I am hoping that the solution is more simple than I am anticipating. Suggestions, a prod in the correct direction would be greatly appreciated.
I was planning on using the TreeBehavior within CakePHP to manage this, but I don't necessarily have to use that to process the file.
如果你对这篇内容有疑问,欢迎到本站社区发帖提问 参与讨论,获取更多帮助,或者扫码二维码加入 Web 技术交流群。
绑定邮箱获取回复消息
由于您还没有绑定你的真实邮箱,如果其他用户或者作者回复了您的评论,将不能在第一时间通知您!
发布评论
评论(1)
我可能是错的,但是:没有
给你结构的nodeId和它的匹配父级吗?那么您知道
EFCCA56742074A2A859FD1C547850ABA
是A6F7E2F0728147BB88429545A6C490CA
的子项吗?在 RDBMS 中存储树数据结构是一个很长的故事,因为 RDBMS 没有层次结构的概念,但有多种模型可以让您完成此类任务。您可以检查 http://www.slideshare.net/ quipo/trees-in-the-database-advanced-data-structs 开始。

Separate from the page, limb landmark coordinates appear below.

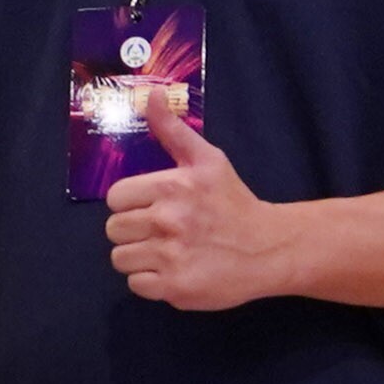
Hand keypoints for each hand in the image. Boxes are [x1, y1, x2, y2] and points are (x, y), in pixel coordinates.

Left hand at [103, 104, 294, 310]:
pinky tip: (175, 270)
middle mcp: (168, 221)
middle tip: (163, 230)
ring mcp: (171, 257)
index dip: (131, 203)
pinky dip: (152, 281)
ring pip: (120, 259)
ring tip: (168, 251)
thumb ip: (172, 130)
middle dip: (134, 230)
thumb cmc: (233, 202)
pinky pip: (136, 285)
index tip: (154, 206)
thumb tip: (149, 96)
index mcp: (171, 187)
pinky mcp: (176, 288)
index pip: (114, 198)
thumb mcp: (207, 160)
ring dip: (140, 256)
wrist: (270, 247)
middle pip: (114, 229)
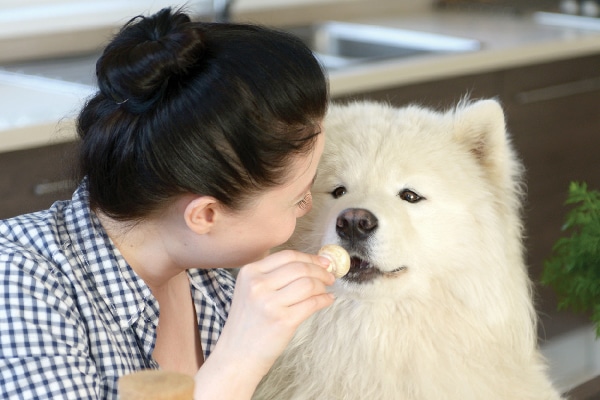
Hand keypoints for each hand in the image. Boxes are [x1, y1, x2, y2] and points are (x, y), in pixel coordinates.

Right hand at [195, 250, 334, 397]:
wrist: (237, 355)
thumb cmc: (248, 323)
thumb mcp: (250, 291)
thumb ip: (273, 275)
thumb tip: (312, 262)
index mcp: (249, 273)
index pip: (287, 256)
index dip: (310, 257)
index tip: (323, 262)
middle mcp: (258, 285)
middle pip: (300, 268)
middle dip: (321, 270)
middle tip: (329, 276)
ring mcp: (270, 303)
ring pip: (309, 283)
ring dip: (323, 285)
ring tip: (326, 290)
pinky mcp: (283, 321)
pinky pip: (313, 303)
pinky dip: (324, 300)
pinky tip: (327, 300)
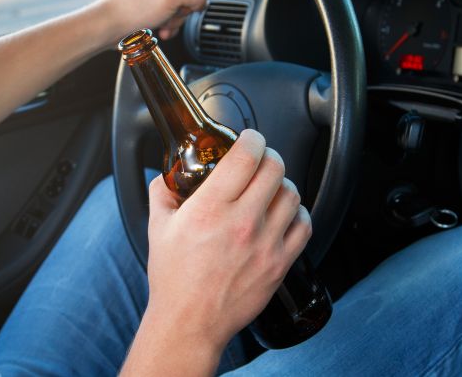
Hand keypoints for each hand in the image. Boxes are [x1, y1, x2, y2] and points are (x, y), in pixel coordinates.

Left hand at [98, 0, 214, 41]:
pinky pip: (170, 13)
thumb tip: (202, 0)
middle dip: (183, 7)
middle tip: (171, 11)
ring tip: (163, 22)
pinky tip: (160, 28)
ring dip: (175, 18)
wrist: (109, 27)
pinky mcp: (149, 4)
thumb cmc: (132, 7)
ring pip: (180, 4)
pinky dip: (168, 24)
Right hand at [144, 129, 312, 351]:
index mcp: (210, 208)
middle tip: (259, 161)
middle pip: (275, 168)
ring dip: (282, 184)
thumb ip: (162, 193)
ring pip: (292, 194)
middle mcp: (242, 222)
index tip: (249, 139)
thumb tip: (167, 176)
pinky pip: (304, 225)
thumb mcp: (157, 228)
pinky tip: (282, 216)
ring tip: (270, 189)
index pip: (246, 156)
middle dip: (268, 156)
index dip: (252, 138)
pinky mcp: (280, 264)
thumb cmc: (174, 279)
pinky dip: (297, 214)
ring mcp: (265, 244)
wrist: (190, 321)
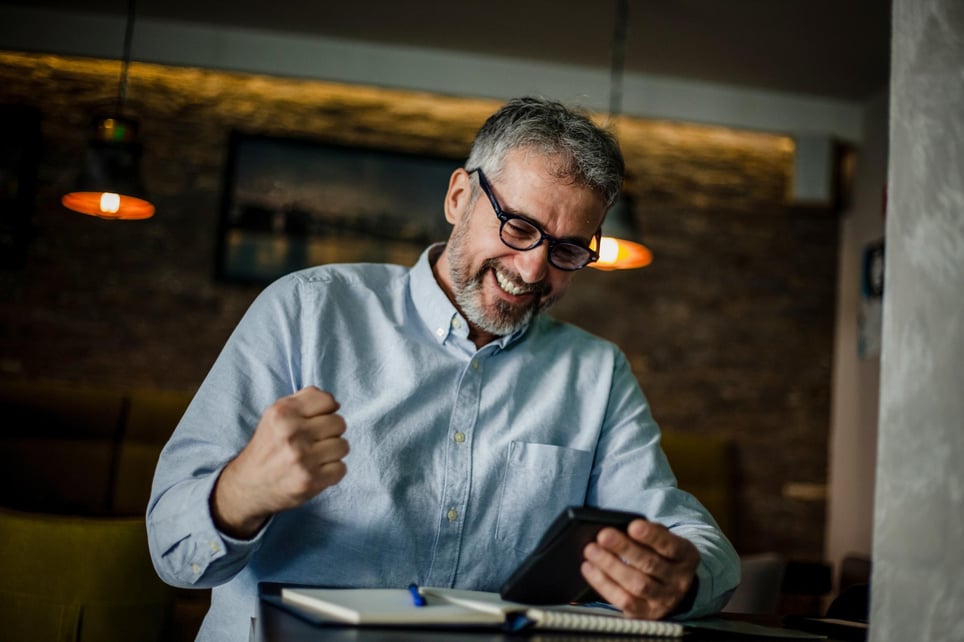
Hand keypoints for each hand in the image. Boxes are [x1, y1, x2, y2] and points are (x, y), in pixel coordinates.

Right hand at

邻接列表可能是最简单的方法,但是如果您使用 mySQL,因为它没有递归查询,这意味着您必须执行大量连接才能到达最后一个节点或处理树你的应用层。
I may be mistaken but doesn't the:
give you the Structure's nodeId and the matching parent of it? So you know that
EFCCA56742074A2A859FD1C547850ABA
is a child ofA6F7E2F0728147BB88429545A6C490CA
?Storing a Tree Data Structure in a RDBMS is a long story since a RDBMS does not have the concept of hierarchy, but there are various models that allow you to accomplish such a task. You could check http://www.slideshare.net/quipo/trees-in-the-database-advanced-data-structures to get started.
The Adjacency List is probably the easiest way to go about it, but if you use mySQL, since it doesn't have recursive queries, would mean that you have to do lot's of joins to get down to the last node or process the tree in your application layer.